The council now faces a damages bill running into tens of thousands of pounds when a settlement is reached early next year.
The tribunal judgment found that Ms Eriksson "failed to perform any sort of proper investigation into what happened" by not giving Mr Lindsay the opportunity to state his case.
It also found the dance teacher had been left with the impression that as a non-British person he did not "properly understand" how things should be done in a British school.
Mr Lindsay, 38, of Westbury-on-Trym, had worked as a dance teacher in more than 50 schools run by the city council. He had successfully developed shows with children and young people that had gone to venues including Colston Hall and Bath Theatre Royal.
Mr Lindsay says the assault charges further damaged his name because in Caribbean countries the term battery is used for "gang rape".
He told the Evening Post: "My life has been ruined. I have walked down the street and had people saying I beat up children.
"This has destroyed my reputation and almost wrecked my marriage – I would not wish it on anyone.
"Until this incident I loved Bristol and I loved my job but the system has destroyed me and it means I have to leave a city and job that I love.
"There is some serious damage that has been done.
"I have never felt anything like this – I hurt, I really hurt.
"I have made up my mind – I don't want to teach anymore. I will take my skills to somewhere where they are appreciated."
Describing the incident, Mr Lindsay said: "I did not receive the personal support I expected.
"I was not given the opportunity to put my side of the story across and it was blown out of all proportion.
"The system has told me I need to be an animal and that I should have stood back and let those children tear each other apart. I am a human being and I did what was right and acted in their best interests. All I did was use my index finger and thumb on their collars to keep them apart."
Mr Lindsay said Ms Eriksson's comment had been "very racist".
He said: "I was stereotyped. I felt degraded and after it had sunk in, the humiliation kicked in.
"The week during the magistrates court case was hell but I had to stay focused.
"The tribunal was very hard as well. At one point I had to go out and just burst into tears.
"This was an incident that happens in schools all the time and there had just been a massive overreaction.
"When the verdict came I felt a great relief but sadness at the same time. I felt relief because the case was not just for me but for anyone who has faced injustice from all walks of life and sadness because racism still exists."
Describing his feelings towards Ms Eriksson, who has since left Millpond Primary School and is now the head teacher at Glenfrome Primary in Eastville, Mr Lindsay said: "I do not hate Susan – if anything I feel sorry for her. At the end of the tribunal I gave her a hug.
"I now feel like I want to take a step back and focus on my life. I want to be with my family and my true friends. I just hope the council learn from this and realise what an effect they can have on people's lives."
City council spokeswoman Katharine de Lisle said the authority had received the full written reasons for the judgement from the Employment Tribunal yesterday afternoon.
She said: "We recognise that it raises very serious issues.
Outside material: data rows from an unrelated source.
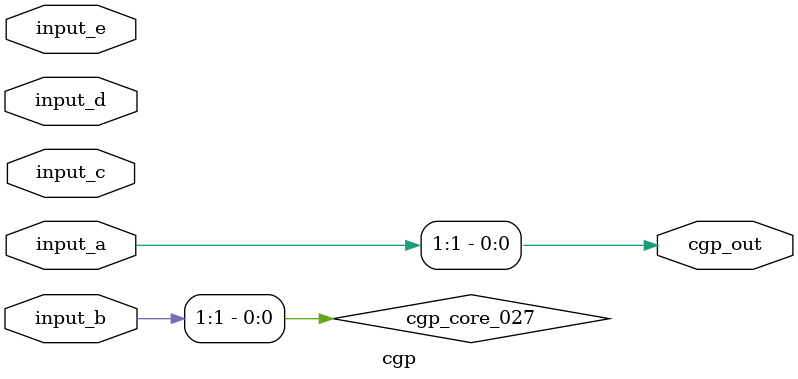
<source format=v>
module cgp(input [2:0] input_a, input [2:0] input_b, input [2:0] input_c, input [2:0] input_d, input [2:0] input_e, output [0:0] cgp_out);
  wire cgp_core_017;
  wire cgp_core_019;
  wire cgp_core_021;
  wire cgp_core_022;
  wire cgp_core_023;
  wire cgp_core_027;
  wire cgp_core_028;
  wire cgp_core_029;
  wire cgp_core_030;
  wire cgp_core_031;
  wire cgp_core_032;
  wire cgp_core_033;
  wire cgp_core_034;
  wire cgp_core_035;
  wire cgp_core_036;
  wire cgp_core_037;
  wire cgp_core_038;
  wire cgp_core_039;
  wire cgp_core_040;
  wire cgp_core_043;
  wire cgp_core_044;
  wire cgp_core_045;
  wire cgp_core_046;
  wire cgp_core_047;
  wire cgp_core_048;
  wire cgp_core_050;
  wire cgp_core_052;
  wire cgp_core_053;
  wire cgp_core_054;
  wire cgp_core_055;
  wire cgp_core_057;
  wire cgp_core_058;
  wire cgp_core_060;
  wire cgp_core_062;
  wire cgp_core_063;
  wire cgp_core_067;
  wire cgp_core_068;
  wire cgp_core_069;
  wire cgp_core_070;
  wire cgp_core_071;
  wire cgp_core_072;
  wire cgp_core_073;
  wire cgp_core_074;
  wire cgp_core_075;
  wire cgp_core_080;

  assign cgp_core_017 = input_a[0] ^ input_d[2];
  assign cgp_core_019 = input_a[1] | input_b[1];
  assign cgp_core_021 = ~(input_d[2] & input_a[2]);
  assign cgp_core_022 = ~(cgp_core_019 & input_e[1]);
  assign cgp_core_023 = input_a[1] & input_d[1];
  assign cgp_core_027 = input_b[1] & input_b[1];
  assign cgp_core_028 = input_a[2] | input_b[0];
  assign cgp_core_029 = input_d[0] ^ input_e[0];
  assign cgp_core_030 = input_c[2] & input_b[1];
  assign cgp_core_031 = input_d[1] & input_d[0];
  assign cgp_core_032 = input_c[2] | input_e[1];
  assign cgp_core_033 = input_c[1] ^ input_e[2];
  assign cgp_core_034 = ~(input_a[1] & cgp_core_030);
  assign cgp_core_035 = ~(input_e[0] & input_c[1]);
  assign cgp_core_036 = input_d[2] ^ input_d[0];
  assign cgp_core_037 = input_d[2] & input_e[2];
  assign cgp_core_038 = cgp_core_036 ^ input_b[1];
  assign cgp_core_039 = input_e[0] ^ input_b[1];
  assign cgp_core_040 = input_b[0] | cgp_core_039;
  assign cgp_core_043 = input_c[1] ^ cgp_core_033;
  assign cgp_core_044 = input_c[1] & cgp_core_033;
  assign cgp_core_045 = cgp_core_043 & input_c[0];
  assign cgp_core_046 = cgp_core_043 & input_d[0];
  assign cgp_core_047 = input_b[1] | cgp_core_046;
  assign cgp_core_048 = input_c[2] ^ input_d[1];
  assign cgp_core_050 = cgp_core_048 ^ cgp_core_047;
  assign cgp_core_052 = ~(input_b[0] ^ input_a[1]);
  assign cgp_core_053 = ~cgp_core_040;
  assign cgp_core_054 = cgp_core_040 & input_a[1];
  assign cgp_core_055 = ~(input_a[2] | input_a[2]);
  assign cgp_core_057 = ~input_c[1];
  assign cgp_core_058 = cgp_core_028 & cgp_core_057;
  assign cgp_core_060 = ~(cgp_core_028 ^ input_d[2]);
  assign cgp_core_062 = cgp_core_050 ^ cgp_core_050;
  assign cgp_core_063 = input_e[0] & cgp_core_062;
  assign cgp_core_067 = ~(cgp_core_045 & input_a[1]);
  assign cgp_core_068 = cgp_core_021 | input_d[1];
  assign cgp_core_069 = ~input_d[0];
  assign cgp_core_070 = ~(cgp_core_021 ^ cgp_core_045);
  assign cgp_core_071 = input_b[1] ^ input_a[2];
  assign cgp_core_072 = ~input_d[1];
  assign cgp_core_073 = cgp_core_017 & cgp_core_072;
  assign cgp_core_074 = input_a[0] & input_e[0];
  assign cgp_core_075 = ~(input_c[0] & input_e[2]);
  assign cgp_core_080 = input_d[0] & input_c[0];

  assign cgp_out[0] = input_a[1];
endmodule
</source>
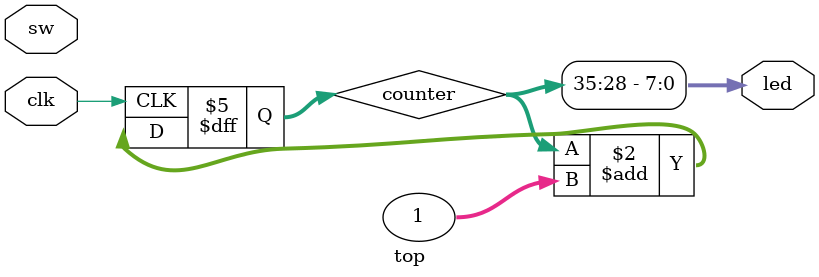
<source format=v>
module top (
    input  wire clk,

    input  wire [7:0] sw,
    output wire [7:0] led
);

    localparam BITS = 8;
    localparam LOG2DELAY = 28;

    reg [BITS+LOG2DELAY-1:0] counter = 0;

    always @(posedge clk) begin
    	counter <= counter + 1;
    end

    assign led = counter >> LOG2DELAY;
endmodule

</source>
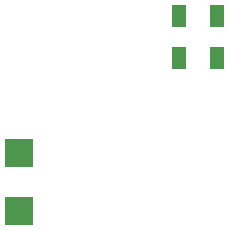
<source format=gtp>
%FSLAX25Y25*%
%MOIN*%
G70*
G01*
G75*
G04 Layer_Color=8421504*
%ADD10R,0.04921X0.07284*%
%ADD11R,0.09252X0.09449*%
%ADD12C,0.02756*%
%ADD13C,0.03150*%
%ADD14C,0.01969*%
%ADD15C,0.05906*%
%ADD16R,0.05906X0.05906*%
%ADD17C,0.06000*%
%ADD18O,0.09449X0.07874*%
%ADD19C,0.07874*%
%ADD20O,0.05906X0.09843*%
%ADD21C,0.04528*%
%ADD22C,0.02756*%
%ADD23C,0.03150*%
%ADD24C,0.13780*%
%ADD25C,0.17000*%
%ADD26R,0.08268X0.03937*%
%ADD27R,0.04500X0.05906*%
%ADD28R,0.02362X0.03937*%
%ADD29R,0.06299X0.05118*%
%ADD30R,0.05906X0.04500*%
%ADD31O,0.06496X0.02165*%
%ADD32O,0.02165X0.06496*%
%ADD33R,0.04000X0.05512*%
%ADD34R,0.03937X0.02362*%
%ADD35C,0.02362*%
%ADD36C,0.00315*%
%ADD37C,0.00197*%
%ADD38C,0.01000*%
%ADD39C,0.00984*%
%ADD40C,0.00787*%
%ADD41C,0.01181*%
%ADD42R,0.02165X0.07284*%
D10*
X137245Y-89157D02*
D03*
X124450D02*
D03*
X137245Y-102936D02*
D03*
X124450D02*
D03*
D11*
X71374Y-134896D02*
D03*
Y-154187D02*
D03*
M02*

</source>
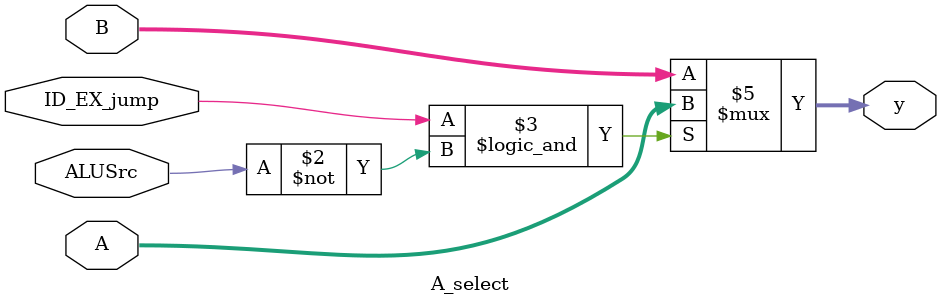
<source format=v>
module A_select(
input [31:0] A,
input [31:0] B,
input ID_EX_jump,
input ALUSrc,
output reg [31:0] y
);
always@(*) begin
if(ID_EX_jump&&(~ALUSrc)) begin
y=A;
end 
else begin
y=B;
end
end
endmodule

</source>
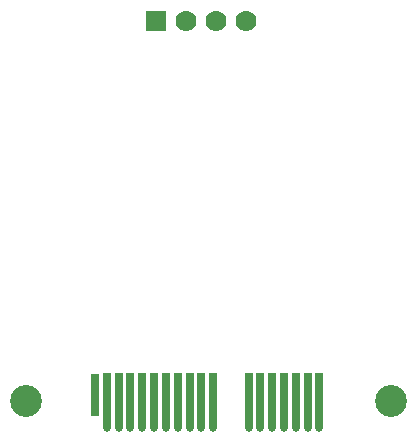
<source format=gbs>
G04 #@! TF.GenerationSoftware,KiCad,Pcbnew,5.99.0-unknown-43a4cf795~104~ubuntu20.04.1*
G04 #@! TF.CreationDate,2020-11-14T20:52:21-08:00*
G04 #@! TF.ProjectId,TMC2660_Driver,544d4332-3636-4305-9f44-72697665722e,rev?*
G04 #@! TF.SameCoordinates,PX67f3540PY6cb8080*
G04 #@! TF.FileFunction,Soldermask,Bot*
G04 #@! TF.FilePolarity,Negative*
%FSLAX46Y46*%
G04 Gerber Fmt 4.6, Leading zero omitted, Abs format (unit mm)*
G04 Created by KiCad (PCBNEW 5.99.0-unknown-43a4cf795~104~ubuntu20.04.1) date 2020-11-14 20:52:21*
%MOMM*%
%LPD*%
G01*
G04 APERTURE LIST*
%ADD10O,0.650000X0.650000*%
%ADD11R,0.650000X3.600000*%
%ADD12R,0.650000X4.600000*%
%ADD13R,1.778000X1.778000*%
%ADD14C,1.778000*%
%ADD15C,2.700000*%
G04 APERTURE END LIST*
D10*
X23652800Y1014800D03*
X21652800Y1014800D03*
X14652800Y1014800D03*
X9652800Y1014800D03*
X25652800Y1014800D03*
X26652800Y1014800D03*
X15652800Y1014800D03*
X10652800Y1014800D03*
X18652800Y1014800D03*
X11652800Y1014800D03*
X16652800Y1014800D03*
X22652800Y1014800D03*
X13652800Y1014800D03*
X12652800Y1014800D03*
X24652800Y1014800D03*
X17652800Y1014800D03*
X27652800Y1014800D03*
D11*
X8652800Y3814800D03*
D12*
X9652800Y3314800D03*
X10652800Y3314800D03*
X11652800Y3314800D03*
X12652800Y3314800D03*
X13652800Y3314800D03*
X14652800Y3314800D03*
X15652800Y3314800D03*
X16652800Y3314800D03*
X17652800Y3314800D03*
X18652800Y3314800D03*
X21652800Y3314800D03*
X22652800Y3314800D03*
X23652800Y3314800D03*
X24652800Y3314800D03*
X25652800Y3314800D03*
X26652800Y3314800D03*
X27652800Y3314800D03*
D13*
X13809000Y35437800D03*
D14*
X16349000Y35437800D03*
X18889000Y35437800D03*
X21429000Y35437800D03*
D15*
X2800000Y3256000D03*
X33750000Y3256000D03*
M02*

</source>
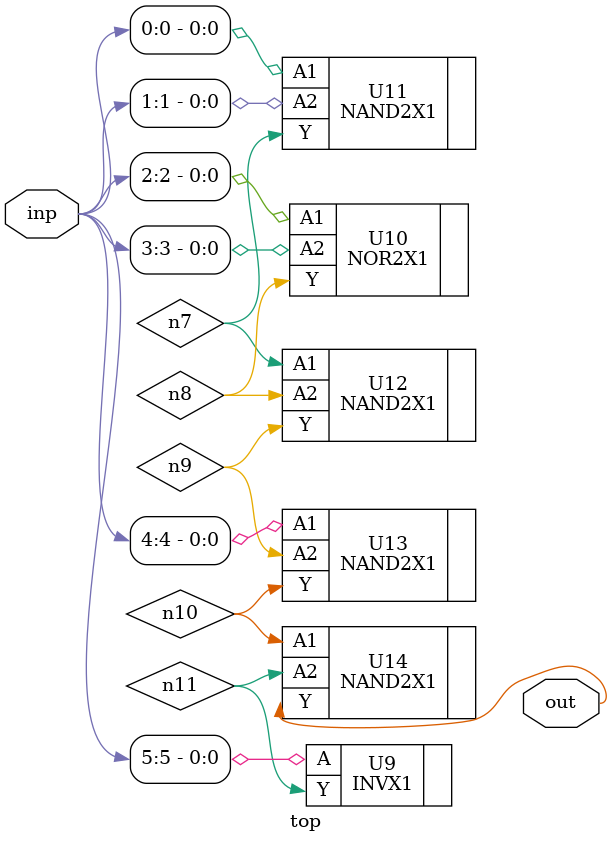
<source format=sv>


module top ( inp, out );
  input [5:0] inp;
  output out;
  wire   n7, n8, n9, n10, n11;

  INVX1 U9 ( .A(inp[5]), .Y(n11) );
  NOR2X1 U10 ( .A1(inp[2]), .A2(inp[3]), .Y(n8) );
  NAND2X1 U11 ( .A1(inp[0]), .A2(inp[1]), .Y(n7) );
  NAND2X1 U12 ( .A1(n7), .A2(n8), .Y(n9) );
  NAND2X1 U13 ( .A1(inp[4]), .A2(n9), .Y(n10) );
  NAND2X1 U14 ( .A1(n10), .A2(n11), .Y(out) );
endmodule


</source>
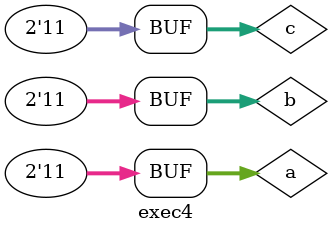
<source format=v>

module S1 ( output[1:0]a,
            input[1:0]b,
            input[1:0]c,
				input[1:0]d );
				
assign a = b & c & d;
endmodule

module S2 ( output[1:0]d,
            input[1:0]e,
            input[1:0]f );
				
assign d = e & f;
endmodule

module S3 ( output[1:0]g,
            input[1:0]h,
            input[1:0]i,
				input[1:0]k );
				
assign g = h & i & k;
endmodule

module S4 ( output[1:0]j,
            input[1:0]k,
            input[1:0]l,
				input[1:0]m );
				
assign j = k & l & m;
endmodule



//-- Porta OR

module S5 ( output[1:0]m,
            input[1:0]n,
            input[1:0]o );
				
assign m = n | o;
endmodule


//-- Porta XOR
module S6 ( output[1:0]p,
            input[1:0]q,
            input[1:0]r );
				
assign p = q ^ r;
endmodule

//-- Porta XNOR
module S7 ( output[1:0]s,
            input[1:0]t,
            input[1:0]u );
				
assign s = ~(t^u);
endmodule


//-- Porta NOR 
module S8 ( output[1:0]w,
            input[1:0]y,
            input[1:0]a );
				
assign w = ~(y|a);
endmodule


//-- Porta OR *4 Entradas * SAIDA FINAL
module S9 ( output[1:0]a,
            input[1:0]b,
				input[1:0]c,
            input[1:0]d,
            input[1:0]e );
				
assign a = b | c | d | e;
endmodule



module exec4;


reg	[1:0] a;//-- Entrada A
reg	[1:0] b;//-- Entrada B
reg	[1:0] c;//-- Chave 00/11
wire	[1:0] d;
wire	[1:0] e;
wire	[1:0] f;
wire	[1:0] g;
wire	[1:0] h;
wire	[1:0] i;
wire	[1:0] j;
wire	[1:0] k;
wire	[1:0] m;


S5 modulo5(d, a, b);//-- OR
S1 modulo1(e, d, ~c, ~c);//-- AND

S8 modulo8(f, a, b);//-- NOR
S2 modulo2(g, c, ~c);//-- AND

S6 modulo6(h, a, b);//-- XOR
S3 modulo3(i, h, c, ~c);//-- AND 

S7 modulo7(j, a, b);//-- XNOR
S4 modulo4(k, j, c, c);//--AND

S9 modulo9(m, k, i, g, e);//-- SAIDA

initial begin:start
c=2'b00; a=00; b=00;
end

initial begin 
$display("Miller - 449048"); 
$display("Guia 3 - Exercicio 4");
$display("Chave 00 = Porta OR");
$display("");
$monitor("Entradas %b e %b . Saida = %b ", a, b, m);
#1	a=2'b00; b=2'b01;
#1	a=2'b10; b=2'b01;
#1	a=2'b01; b=2'b01;
#1	a=2'b10; b=2'b00;
#1	a=2'b00; b=2'b11;
#1	a=2'b11; b=2'b01;
#1	a=2'b10; b=2'b10;
#1	a=2'b11; b=2'b11;
#1


$display("");
$display("Chave 01 = Porta NOR");
#2 c=2'b01; a=00; b=00;
$display("");
$monitor("Entradas %b e %b . Saida = %b ", a, b, m);
#2	a=2'b00; b=2'b01;
#2	a=2'b10; b=2'b01;
#2	a=2'b01; b=2'b01;
#2	a=2'b10; b=2'b00;
#2	a=2'b00; b=2'b11;
#2	a=2'b11; b=2'b01;
#2	a=2'b10; b=2'b10;
#2	a=2'b11; b=2'b11;
#2


$display("");
$display("Chave 10 = Porta XOR");
#3 c=2'b10; a=00; b=00;
$display("");
$monitor("Entradas %b e %b . Saida = %b ", a, b, m);
#3	a=2'b00; b=2'b01;
#3	a=2'b10; b=2'b01;
#3	a=2'b01; b=2'b01;
#3	a=2'b10; b=2'b00;
#3	a=2'b00; b=2'b11;
#3	a=2'b11; b=2'b01;
#3	a=2'b10; b=2'b10;
#3	a=2'b11; b=2'b11;
#3

$display("");
$display("Chave 11 = Porta XNOR");
#4 c=2'b11; a=00; b=00;
$display("");
$monitor("Entradas %b e %b . Saida = %b ", a, b, m);
#4	a=2'b00; b=2'b01;
#4	a=2'b10; b=2'b01;
#4	a=2'b01; b=2'b01;
#4	a=2'b10; b=2'b00;
#4	a=2'b00; b=2'b11;
#4	a=2'b11; b=2'b01;
#4	a=2'b10; b=2'b10;
#4	a=2'b11; b=2'b11;

end
endmodule

//-- Theldo deu erro nas portas 01 e 00, eu nao sei como que separa uma entrada de 2 bits
//-- para 2 saidas de 1 bit cada e depois juntar 2 saidas de 1 bit cada e formar uma de 2.
</source>
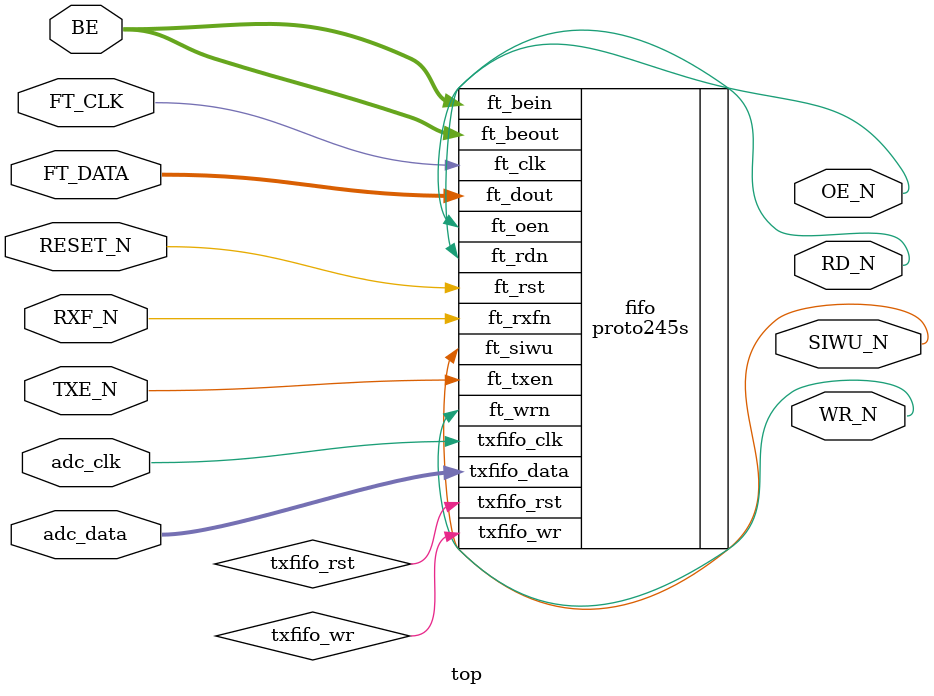
<source format=v>
`include "proto245s.sv"
module top (
    input wire adc_clk,
    input wire [13:0] adc_data,
    // FT601 interface
    input wire FT_CLK,
    inout wire [31:0] FT_DATA,
    inout wire [3:0] BE,
    input wire RXF_N,    // ACK_N
    input wire TXE_N,
    input wire RESET_N,
    output wire WR_N,    // REQ_N
    output wire SIWU_N,
    output wire RD_N,
    output wire OE_N
);
    wire txfifo_rst;
    wire txfifo_wr;
    proto245s #(.DATA_W(32)) fifo (
        .ft_rst(RESET_N),
        .ft_clk(FT_CLK),
        .ft_rxfn(RXF_N),
        .ft_txen(TXE_N),
        //.ft_din(),
        .ft_dout(FT_DATA),
        .ft_bein(BE),
        .ft_beout(BE),
        .ft_rdn(RD_N),
        .ft_wrn(WR_N),
        .ft_oen(OE_N),
        .ft_siwu(SIWU_N),
        .txfifo_clk(adc_clk),
        .txfifo_rst(txfifo_rst),
        .txfifo_data(adc_data),
        .txfifo_wr(txfifo_wr)
    );
endmodule
</source>
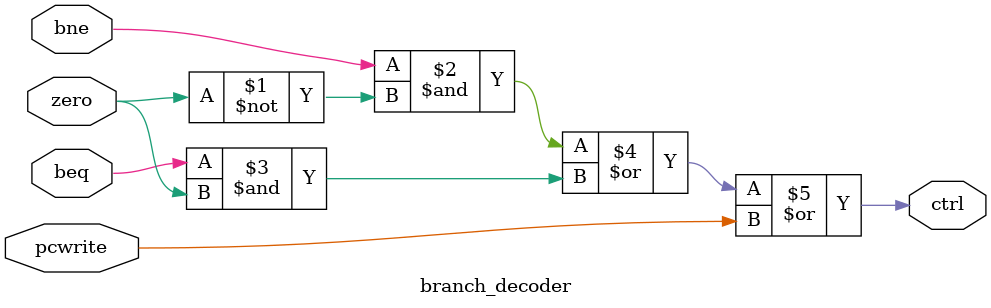
<source format=v>
module branch_decoder(
  input beq, bne, pcwrite, zero,
  output ctrl
);
  
  assign ctrl = (bne&~zero) | (beq&zero) | (pcwrite);
  
endmodule
</source>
We are seeking legal advice and can't comment further at this stage, except to say that the findings will receive full consideration."
Jibin Philip, from Avon and Bristol Law Centre who represented Mr Lindsay at the hearing last month, said: "We are delighted that Mr Lindsay has been exonerated. No one should suffer like him. If you think you've experienced discrimination at work, don't put up with it. Get advice from the Law Centre or a similar service."